1. A intimação da sentença que condena ao pagamento de quantia certa consuma-se mediante publicação, pelos meios ordinários, a fim de que tenha início o prazo recursal. Desnecessária a intimação pessoal do devedor.
2. Transitada em julgado a sentença condenatória, não é necessário que a parte vencida, pessoalmente ou por seu advogado, seja intimada para cumpri-la.
3. Cabe ao vencido cumprir espontaneamente a obrigação, em quinze dias, sob pena de ver sua dívida automaticamente acrescida de 10%.
ACÓRDÃO
Vistos, relatados e discutidos os autos em que são partes as acima indicadas, acordam os Ministros da TERCEIRA TURMA do Superior Tribunal de Justiça na conformidade dos votos e das notas taquigráficas a seguir, por unanimidade, não conhecer do recurso especial, nos termos do voto do Sr. Ministro Relator.
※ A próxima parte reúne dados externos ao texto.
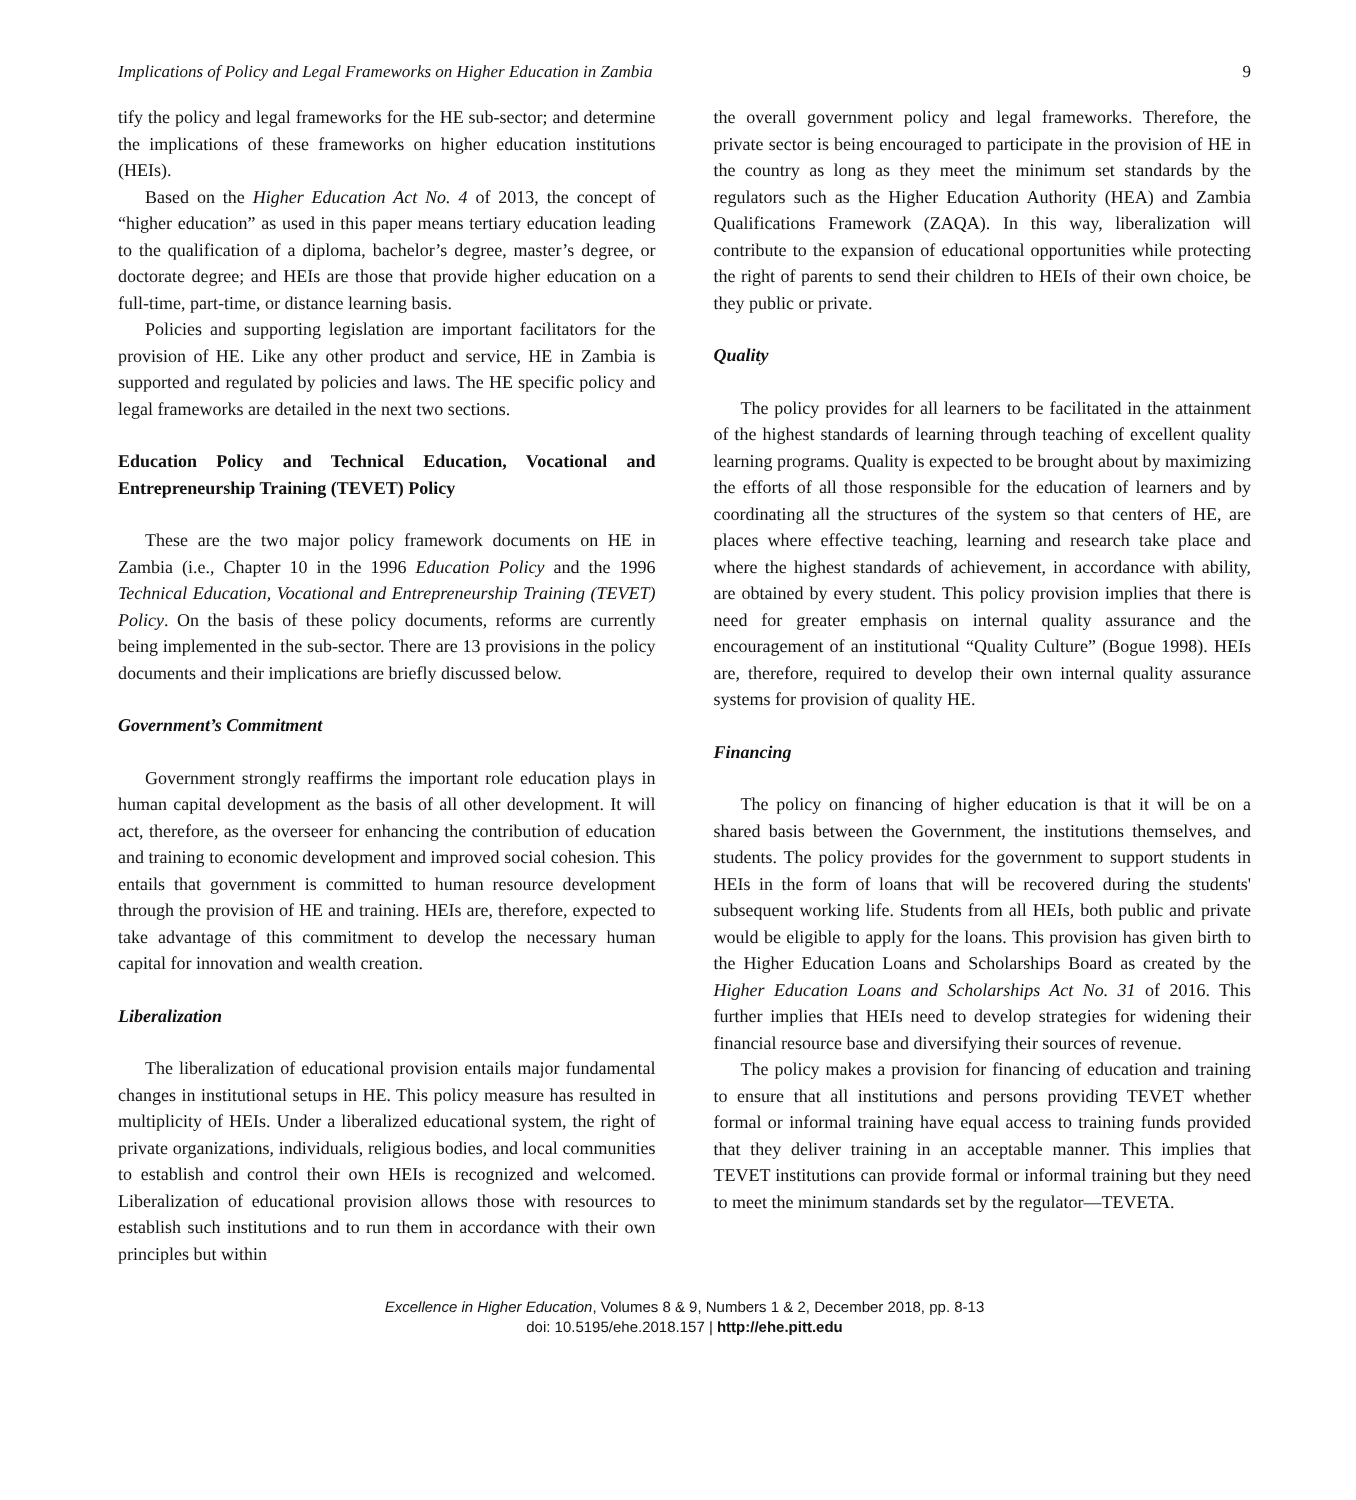Implications of Policy and Legal Frameworks on Higher Education in Zambia 9
tify the policy and legal frameworks for the HE sub-sector; and determine the implications of these frameworks on higher education institutions (HEIs).
Based on the Higher Education Act No. 4 of 2013, the concept of “higher education” as used in this paper means tertiary education leading to the qualification of a diploma, bachelor’s degree, master’s degree, or doctorate degree; and HEIs are those that provide higher education on a full-time, part-time, or distance learning basis.
Policies and supporting legislation are important facilitators for the provision of HE. Like any other product and service, HE in Zambia is supported and regulated by policies and laws. The HE specific policy and legal frameworks are detailed in the next two sections.
Education Policy and Technical Education, Vocational and Entrepreneurship Training (TEVET) Policy
These are the two major policy framework documents on HE in Zambia (i.e., Chapter 10 in the 1996 Education Policy and the 1996 Technical Education, Vocational and Entrepreneurship Training (TEVET) Policy. On the basis of these policy documents, reforms are currently being implemented in the sub-sector. There are 13 provisions in the policy documents and their implications are briefly discussed below.
Government’s Commitment
Government strongly reaffirms the important role education plays in human capital development as the basis of all other development. It will act, therefore, as the overseer for enhancing the contribution of education and training to economic development and improved social cohesion. This entails that government is committed to human resource development through the provision of HE and training. HEIs are, therefore, expected to take advantage of this commitment to develop the necessary human capital for innovation and wealth creation.
Liberalization
The liberalization of educational provision entails major fundamental changes in institutional setups in HE. This policy measure has resulted in multiplicity of HEIs. Under a liberalized educational system, the right of private organizations, individuals, religious bodies, and local communities to establish and control their own HEIs is recognized and welcomed. Liberalization of educational provision allows those with resources to establish such institutions and to run them in accordance with their own principles but within
the overall government policy and legal frameworks. Therefore, the private sector is being encouraged to participate in the provision of HE in the country as long as they meet the minimum set standards by the regulators such as the Higher Education Authority (HEA) and Zambia Qualifications Framework (ZAQA). In this way, liberalization will contribute to the expansion of educational opportunities while protecting the right of parents to send their children to HEIs of their own choice, be they public or private.
Quality
The policy provides for all learners to be facilitated in the attainment of the highest standards of learning through teaching of excellent quality learning programs. Quality is expected to be brought about by maximizing the efforts of all those responsible for the education of learners and by coordinating all the structures of the system so that centers of HE, are places where effective teaching, learning and research take place and where the highest standards of achievement, in accordance with ability, are obtained by every student. This policy provision implies that there is need for greater emphasis on internal quality assurance and the encouragement of an institutional “Quality Culture” (Bogue 1998). HEIs are, therefore, required to develop their own internal quality assurance systems for provision of quality HE.
Financing
The policy on financing of higher education is that it will be on a shared basis between the Government, the institutions themselves, and students. The policy provides for the government to support students in HEIs in the form of loans that will be recovered during the students' subsequent working life. Students from all HEIs, both public and private would be eligible to apply for the loans. This provision has given birth to the Higher Education Loans and Scholarships Board as created by the Higher Education Loans and Scholarships Act No. 31 of 2016. This further implies that HEIs need to develop strategies for widening their financial resource base and diversifying their sources of revenue.
The policy makes a provision for financing of education and training to ensure that all institutions and persons providing TEVET whether formal or informal training have equal access to training funds provided that they deliver training in an acceptable manner. This implies that TEVET institutions can provide formal or informal training but they need to meet the minimum standards set by the regulator—TEVETA.
Excellence in Higher Education, Volumes 8 & 9, Numbers 1 & 2, December 2018, pp. 8-13
doi: 10.5195/ehe.2018.157 | http://ehe.pitt.edu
Os Srs. Ministros Ari Pargendler, Carlos Alberto Menezes Direito e Castro Filho votaram com o Sr. Ministro Relator.
Ausente, justificadamente, a Sra. Ministra Nancy Andrighi.
Brasília (DF), 16 de agosto de 2007(Data do Julgamento).
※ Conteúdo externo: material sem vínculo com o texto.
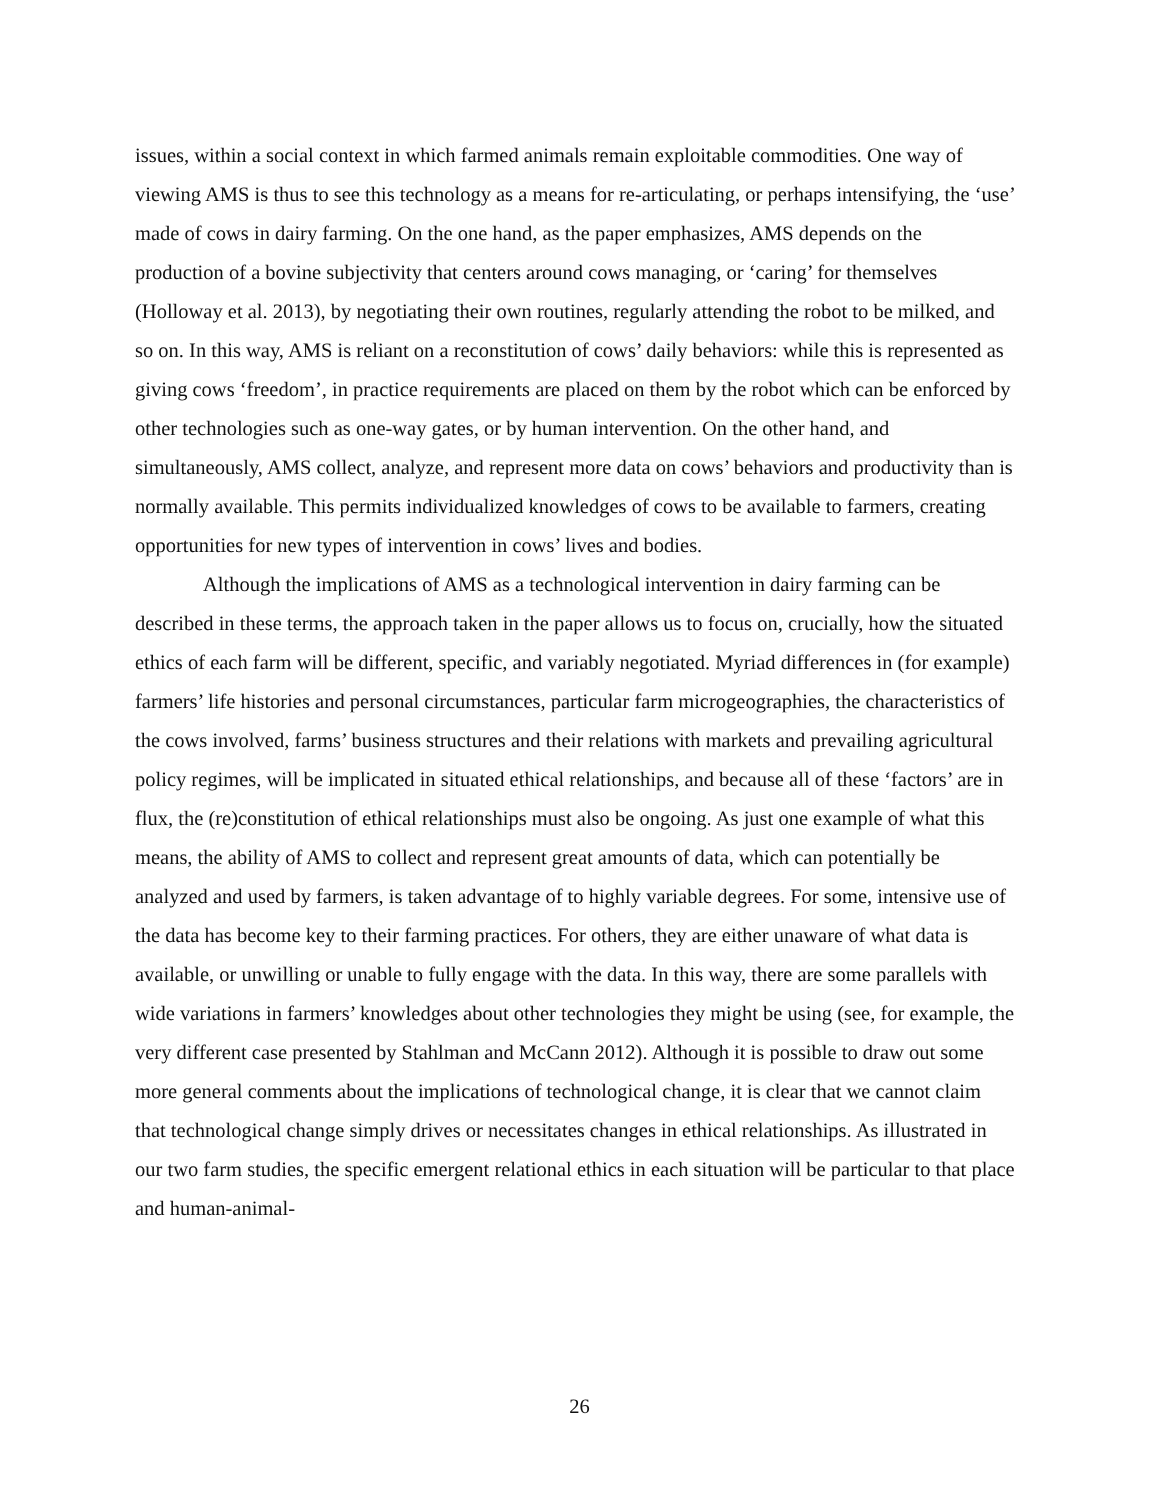issues, within a social context in which farmed animals remain exploitable commodities. One way of viewing AMS is thus to see this technology as a means for re-articulating, or perhaps intensifying, the ‘use’ made of cows in dairy farming. On the one hand, as the paper emphasizes, AMS depends on the production of a bovine subjectivity that centers around cows managing, or ‘caring’ for themselves (Holloway et al. 2013), by negotiating their own routines, regularly attending the robot to be milked, and so on. In this way, AMS is reliant on a reconstitution of cows’ daily behaviors: while this is represented as giving cows ‘freedom’, in practice requirements are placed on them by the robot which can be enforced by other technologies such as one-way gates, or by human intervention. On the other hand, and simultaneously, AMS collect, analyze, and represent more data on cows’ behaviors and productivity than is normally available. This permits individualized knowledges of cows to be available to farmers, creating opportunities for new types of intervention in cows’ lives and bodies.
Although the implications of AMS as a technological intervention in dairy farming can be described in these terms, the approach taken in the paper allows us to focus on, crucially, how the situated ethics of each farm will be different, specific, and variably negotiated. Myriad differences in (for example) farmers’ life histories and personal circumstances, particular farm microgeographies, the characteristics of the cows involved, farms’ business structures and their relations with markets and prevailing agricultural policy regimes, will be implicated in situated ethical relationships, and because all of these ‘factors’ are in flux, the (re)constitution of ethical relationships must also be ongoing. As just one example of what this means, the ability of AMS to collect and represent great amounts of data, which can potentially be analyzed and used by farmers, is taken advantage of to highly variable degrees. For some, intensive use of the data has become key to their farming practices. For others, they are either unaware of what data is available, or unwilling or unable to fully engage with the data. In this way, there are some parallels with wide variations in farmers’ knowledges about other technologies they might be using (see, for example, the very different case presented by Stahlman and McCann 2012). Although it is possible to draw out some more general comments about the implications of technological change, it is clear that we cannot claim that technological change simply drives or necessitates changes in ethical relationships. As illustrated in our two farm studies, the specific emergent relational ethics in each situation will be particular to that place and human-animal-
26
MINISTRO HUMBERTO GOMES DE BARROS
Relator
Documento: 712934 - Inteiro Teor do Acórdão - Site certificado - DJ: 27/08/2007 Página 1 de 5
Superior Tribunal de Justiça
RECURSO ESPECIAL Nº 954.859 - RS (2007/0119225-2)
RELATÓRIO
MINISTRO HUMBERTO GOMES DE BARROS: Recurso especial (alínea 'c'), interposto por Companhia Estadual de Distribuição de Energia, contra acórdão resumido nestas palavras:
"AGRAVO DE INSTRUMENTO. LEI 11.232/05. ARTIGO 475-J, DO CÓDIGO DE PROCESSO CIVIL. APLICABILIDADE NA HIPÓTESE.
Passaram-se 17 (dezessete) dias dede que a agravante teve ciência do valor a que foi condenada, até o efetivo pagamento. Excedidos 02 (dois) dias a mais, portanto, do prazo previsto no artigo 475-J, do Código de Processo Civil. Aplicável, pois, a multa de 10% prevista nesse dispositivo.
Agravo de instrumento improvido. Unânime." (fls. 95/97)
A recorrente aponta divergência entre o acórdão recorrido e julgamento da 4ª Câmara Cível do Tribunal de Justiça do Rio de Janeiro.
Diz que o acórdão paradigma declarou que a multa de 10% prevista no Art. 475-J do CPC, não incide se o réu não foi intimado pessoalmente para cumprir a sentença.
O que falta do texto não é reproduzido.